Source(s): Climate Adaption Platform

The Institute of Public Works Engineering Australasia (IPWEA), the association of professional delivering public works and engineering services in Australia and New Zealand, has released an outstanding resource for infrastructure managers wanting to know the impacts of climate change on assets an infrastructure.

IPWEA’s Climate Change Impacts on the Useful Life of Infrastructure Practice Note 12.1 (2018) accompanies Practice 12 and infrastructure managers should use both together.

The Practice note “provides a methodology and guidance for asset managers on how to assess the impact of climate change on infrastructure useful life to the year 2100 to help entities obtain a more reliable annual depreciation expense and consequently more reliable operating results.”

The note contains the following information, and each section includes a case study as an illustration of the topics discussed.
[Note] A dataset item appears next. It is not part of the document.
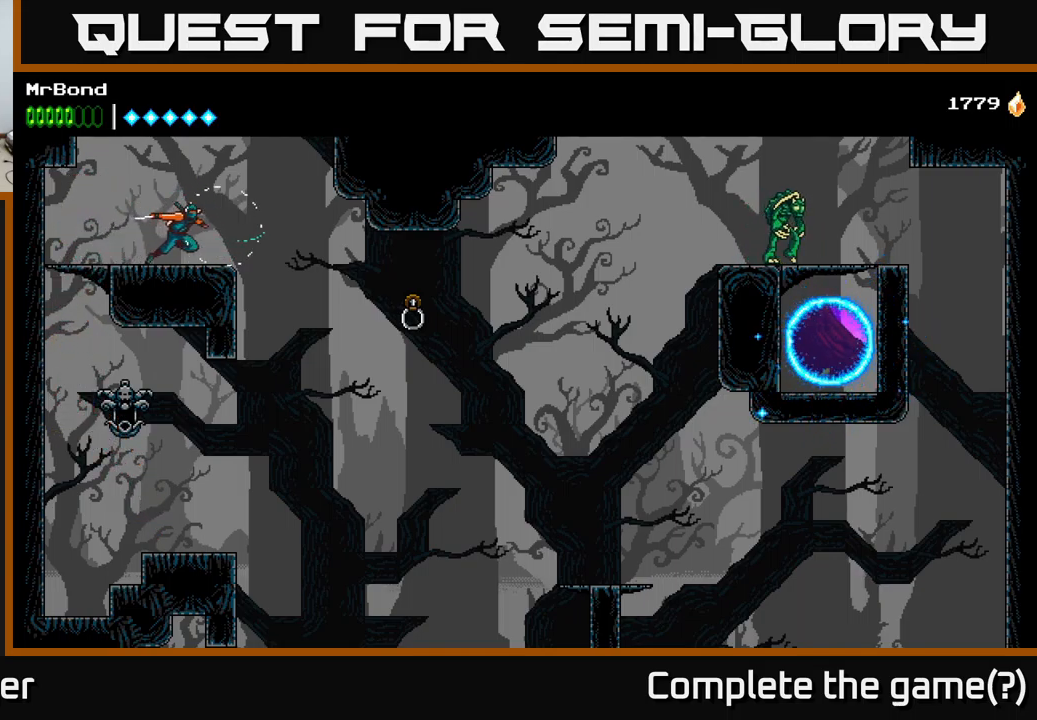
{"buttons": ["DPAD_RIGHT"], "left_stick": "center", "right_stick": "center", "events": []}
  • Present and future climate change trends in temperature increases, rainfall patterns, ocean changes, heatwaves, bushfires, high wind events and cyclones using global climate models.
  • Climate change impacts infrastructure such as bridges, footpaths, sealed and unsealed roads, buildings, etc., the physical damage and usage effects caused by climate change. This section also provides a case study that applies current climate trend and future climate projections to improve an existing road and bridge prone to heavy rains and flooding in Warriewood, Sydney.
  • Climate change impacts asset materials like concrete, bitumen, steel, wood, PVC, physical damage, and chemical deterioration caused by climate change. A case study of Collaroy Beach Stormwater outlet shows how climate adaptation is incorporated into its stormwater replacement outlet’s design. A storm event destroyed the stormwater outlet, and its useful life terminated. A high-density polyethylene (HDPE) pipe is built into the seawall to increase its useful life and protect it against corrosion from storm events.
  • Climate adaptation measures that usually fall into these three strategies: accommodate, protect/defend, and retreat and how it can be applied to climate change effects like high temperatures or heatwaves, low rainfall or drought, increase bushfire weather, sea-level rise and saltwater intrusion, etc.
  • Quantitative modelling of climate change, this section identifies climate models available in Australia and New Zealand and the assets and climate variables in each model to estimate the impacts of climate change on the asset’s useful life.
  • Guide for asset managers to estimate the impacts of climate change on the asset’s useful life through the Decision Tree Worksheet.  The decision tree worksheet involves five steps: identifying existing asset, expected climate changes and impacts, adaptation measure, estimate change to an asset’s useful life, and actions taken.

“The Practice note is designed to raise awareness of climate change and its potential impacts to infrastructure and assets, help asset managers make informed decision to minimize and even extend the life of existing vulnerable assets, and consider the cost of a premature end to useful life caused by climate change.”